> _Requirement_
Scan the records beneath this line for the line holding "Appl. Sci. 2020" and the line holding "Figure 4. Methionine-dependent", then transcribe exactly those two and all lines between.

> _Supplied material_

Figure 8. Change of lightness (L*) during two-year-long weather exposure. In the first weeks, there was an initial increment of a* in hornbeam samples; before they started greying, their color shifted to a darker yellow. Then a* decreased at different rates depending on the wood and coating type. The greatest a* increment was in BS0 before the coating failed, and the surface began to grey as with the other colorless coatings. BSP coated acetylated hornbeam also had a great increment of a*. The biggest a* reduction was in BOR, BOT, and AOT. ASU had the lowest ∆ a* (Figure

* * *

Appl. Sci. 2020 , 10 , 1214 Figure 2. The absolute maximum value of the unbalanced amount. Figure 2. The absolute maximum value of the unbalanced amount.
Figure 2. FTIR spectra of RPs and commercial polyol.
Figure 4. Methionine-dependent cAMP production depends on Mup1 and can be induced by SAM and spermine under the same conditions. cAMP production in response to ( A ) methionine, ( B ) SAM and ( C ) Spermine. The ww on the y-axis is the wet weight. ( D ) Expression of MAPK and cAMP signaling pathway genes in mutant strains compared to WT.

> _Result_
Appl. Sci. 2020 , 10 , 1214 Figure 2. The absolute maximum value of the unbalanced amount. Figure 2. The absolute maximum value of the unbalanced amount.
Figure 2. FTIR spectra of RPs and commercial polyol.
Figure 4. Methionine-dependent cAMP production depends on Mup1 and can be induced by SAM and spermine under the same conditions. cAMP production in response to ( A ) methionine, ( B ) SAM and ( C ) Spermine. The ww on the y-axis is the wet weight. ( D ) Expression of MAPK and cAMP signaling pathway genes in mutant strains compared to WT.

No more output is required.